Sixteen new lung function signals identified through 1000 Genomes Project reference panel imputation.
Soler Artigas M., Wain LV., Miller S., Kheirallah AK., Huffman JE., Ntalla I., Shrine N., Obeidat M., Trochet H., McArdle WL., Alves AC., Hui J., Zhao JH., Joshi PK., Teumer A., Albrecht E., Imboden M., Rawal R., Lopez LM., Marten J., Enroth S., Surakka I., Polasek O., Lyytikäinen L-P., Granell R., Hysi PG., Flexeder C., Mahajan A., Beilby J., Bossé Y., Brandsma C-A., Campbell H., Gieger C., Gläser S., González JR., Grallert H., Hammond CJ., Harris SE., Hartikainen A-L., Heliövaara M., Henderson J., Hocking L., Horikoshi M., Hutri-Kähönen N., Ingelsson E., Johansson Å., Kemp JP., Kolcic I., Kumar A., Lind L., Melén E., Musk AW., Navarro P., Nickle DC., Padmanabhan S., Raitakari OT., Ried JS., Ripatti S., Schulz H., Scott RA., Sin DD., Starr JM., UK BiLEVE None., Viñuela A., Völzke H., Wild SH., Wright AF., Zemunik T., Jarvis DL., Spector TD., Evans DM., Lehtimäki T., Vitart V., Kähönen M., Gyllensten U., Rudan I., Deary IJ., Karrasch S., Probst-Hensch NM., Heinrich J., Stubbe B., Wilson JF., Wareham NJ., James AL., Morris AP., Jarvelin M-R., Hayward C., Sayers I., Strachan DP., Hall IP., Tobin MD.
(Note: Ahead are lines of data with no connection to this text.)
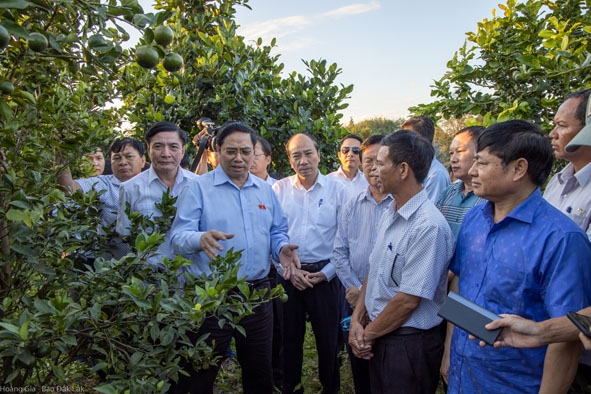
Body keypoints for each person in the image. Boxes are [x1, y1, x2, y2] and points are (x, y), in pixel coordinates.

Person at [442, 120, 591, 394]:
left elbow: (567, 336)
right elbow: (460, 283)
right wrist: (450, 351)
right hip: (465, 375)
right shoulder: (475, 218)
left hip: (516, 383)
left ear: (519, 168)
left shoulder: (560, 239)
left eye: (482, 163)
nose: (472, 171)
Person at [170, 121, 300, 394]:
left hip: (257, 296)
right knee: (199, 373)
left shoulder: (265, 190)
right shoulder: (198, 188)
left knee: (259, 371)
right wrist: (199, 238)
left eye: (245, 151)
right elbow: (178, 237)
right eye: (230, 151)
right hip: (210, 298)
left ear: (255, 153)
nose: (238, 158)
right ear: (217, 151)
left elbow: (277, 230)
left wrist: (281, 248)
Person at [348, 130, 454, 394]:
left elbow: (408, 300)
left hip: (408, 345)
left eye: (380, 164)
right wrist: (356, 321)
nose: (372, 170)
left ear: (403, 169)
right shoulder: (390, 211)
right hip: (380, 333)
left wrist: (367, 335)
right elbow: (374, 271)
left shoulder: (428, 226)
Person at [272, 133, 349, 394]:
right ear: (289, 159)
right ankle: (291, 388)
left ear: (318, 154)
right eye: (296, 155)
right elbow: (271, 234)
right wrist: (287, 271)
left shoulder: (339, 191)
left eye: (308, 153)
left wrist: (326, 274)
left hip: (325, 276)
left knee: (328, 342)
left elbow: (344, 240)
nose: (303, 161)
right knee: (288, 341)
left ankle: (331, 388)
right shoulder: (279, 190)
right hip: (288, 276)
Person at [333, 134, 393, 394]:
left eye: (380, 161)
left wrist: (370, 297)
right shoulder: (351, 206)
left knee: (389, 374)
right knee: (361, 373)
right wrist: (357, 293)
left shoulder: (402, 207)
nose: (373, 167)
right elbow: (339, 253)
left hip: (391, 307)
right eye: (368, 160)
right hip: (355, 302)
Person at [116, 121, 198, 264]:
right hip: (150, 277)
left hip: (192, 276)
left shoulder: (198, 185)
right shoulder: (130, 189)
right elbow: (125, 234)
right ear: (148, 150)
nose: (166, 154)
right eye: (158, 146)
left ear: (183, 151)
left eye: (173, 147)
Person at [57, 137, 146, 258]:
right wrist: (60, 152)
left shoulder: (155, 185)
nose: (123, 162)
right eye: (117, 158)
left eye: (129, 157)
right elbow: (68, 189)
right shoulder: (103, 184)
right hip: (110, 268)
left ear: (143, 160)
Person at [250, 134, 282, 389]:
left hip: (270, 275)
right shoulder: (205, 188)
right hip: (228, 282)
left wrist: (282, 251)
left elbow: (278, 230)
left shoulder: (274, 190)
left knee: (271, 340)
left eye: (251, 153)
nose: (245, 159)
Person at [436, 126, 487, 238]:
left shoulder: (490, 198)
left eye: (459, 151)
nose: (453, 159)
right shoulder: (447, 194)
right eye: (451, 153)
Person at [401, 115, 450, 201]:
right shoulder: (413, 169)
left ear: (423, 141)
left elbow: (430, 212)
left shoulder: (436, 175)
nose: (403, 143)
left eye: (409, 138)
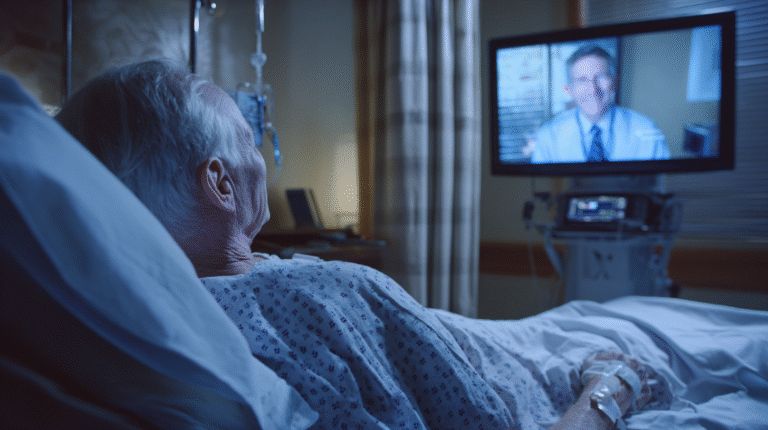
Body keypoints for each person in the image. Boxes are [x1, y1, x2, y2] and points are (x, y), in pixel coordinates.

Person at [56, 60, 671, 429]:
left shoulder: (111, 325)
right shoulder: (328, 292)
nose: (262, 160)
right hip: (567, 373)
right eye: (249, 141)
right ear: (219, 184)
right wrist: (608, 389)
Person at [530, 44, 670, 163]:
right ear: (570, 90)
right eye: (582, 80)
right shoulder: (548, 136)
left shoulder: (646, 129)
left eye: (601, 76)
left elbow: (663, 182)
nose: (593, 89)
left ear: (614, 83)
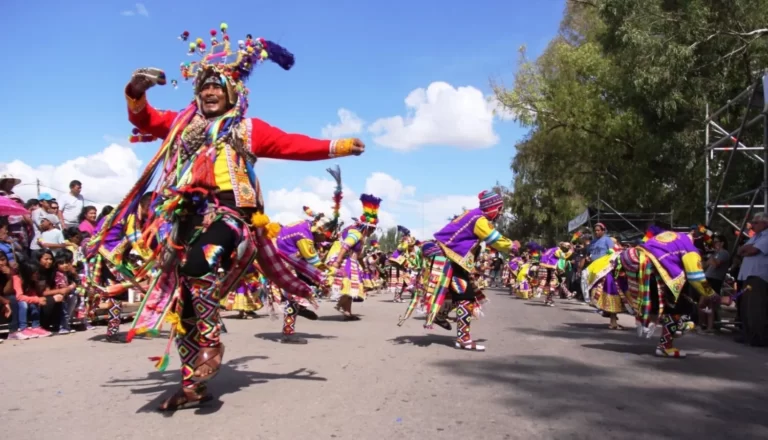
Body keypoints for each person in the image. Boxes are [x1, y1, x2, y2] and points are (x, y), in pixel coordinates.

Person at [88, 24, 365, 411]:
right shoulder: (183, 125)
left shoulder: (249, 129)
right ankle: (193, 387)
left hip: (231, 217)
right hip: (185, 219)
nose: (210, 92)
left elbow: (293, 145)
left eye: (218, 87)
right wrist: (136, 90)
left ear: (233, 92)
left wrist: (337, 146)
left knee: (200, 263)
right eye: (204, 87)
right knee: (182, 306)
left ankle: (212, 340)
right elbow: (145, 119)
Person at [409, 190, 516, 351]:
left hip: (450, 260)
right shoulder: (479, 220)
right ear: (491, 207)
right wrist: (512, 245)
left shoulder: (473, 215)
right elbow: (494, 239)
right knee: (466, 296)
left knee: (461, 295)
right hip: (447, 260)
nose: (500, 213)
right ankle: (463, 338)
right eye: (499, 208)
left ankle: (442, 317)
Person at [620, 229, 716, 358]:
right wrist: (711, 294)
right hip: (653, 272)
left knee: (677, 307)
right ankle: (666, 345)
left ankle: (674, 332)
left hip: (643, 267)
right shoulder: (689, 248)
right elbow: (696, 277)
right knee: (677, 309)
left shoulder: (674, 235)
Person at [326, 194, 382, 319]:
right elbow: (345, 246)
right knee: (349, 287)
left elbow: (360, 256)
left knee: (352, 288)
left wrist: (365, 268)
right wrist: (338, 262)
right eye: (372, 229)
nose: (372, 232)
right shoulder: (355, 233)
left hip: (353, 263)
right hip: (347, 263)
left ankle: (347, 312)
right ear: (366, 227)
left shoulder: (360, 237)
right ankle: (341, 305)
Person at [735, 212, 768, 346]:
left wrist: (746, 249)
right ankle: (748, 334)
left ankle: (758, 337)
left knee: (756, 308)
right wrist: (745, 249)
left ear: (764, 223)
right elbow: (741, 251)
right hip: (747, 276)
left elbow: (753, 251)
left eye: (755, 222)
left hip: (758, 276)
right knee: (745, 307)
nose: (752, 225)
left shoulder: (766, 236)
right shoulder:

Lung function measures are used in the diagnosis of chronic obstructive pulmonary disease. In 38,199 European ancestry individuals, we studied genome-wide association of forced expiratory volume in 1 s (FEV1), forced vital capacity (FVC) and FEV1/FVC with 1000 Genomes Project (phase 1)-imputed genotypes and followed up top associations in 54,550 Europeans. We identify 14 novel loci (P<5 × 10(-8)) in or near ENSA, RNU5F-1, KCNS3, AK097794, ASTN2, LHX3, CCDC91, TBX3, TRIP11, RIN3, TEKT5, LTBP4, MN1 and AP1S2, and two novel signals at known loci NPNT and GPR126, providing a basis for new understanding of the genetic determinants of these traits and pulmonary diseases in which they are altered.